In the records below, find the line containing "concentrés en Asie-Pacifique et en". Restate it and all the lines after it exactly, and omit the rest.

:::::

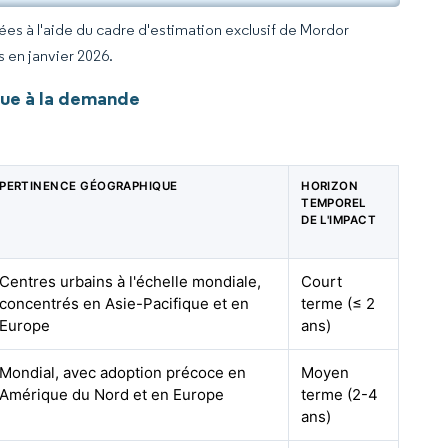
rées à l'aide du cadre d'estimation exclusif de Mordor
s en janvier 2026.
que à la demande
PERTINENCE GÉOGRAPHIQUE
HORIZON
TEMPOREL
DE L'IMPACT
Centres urbains à l'échelle mondiale,
Court
concentrés en Asie-Pacifique et en
terme (≤ 2
Europe
ans)
Mondial, avec adoption précoce en
Moyen
Amérique du Nord et en Europe
terme (2-4
ans)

:::::

- PROBLEM SOLUTION
concentrés en Asie-Pacifique et en
terme (≤ 2
Europe
ans)
Mondial, avec adoption précoce en
Moyen
Amérique du Nord et en Europe
terme (2-4
ans)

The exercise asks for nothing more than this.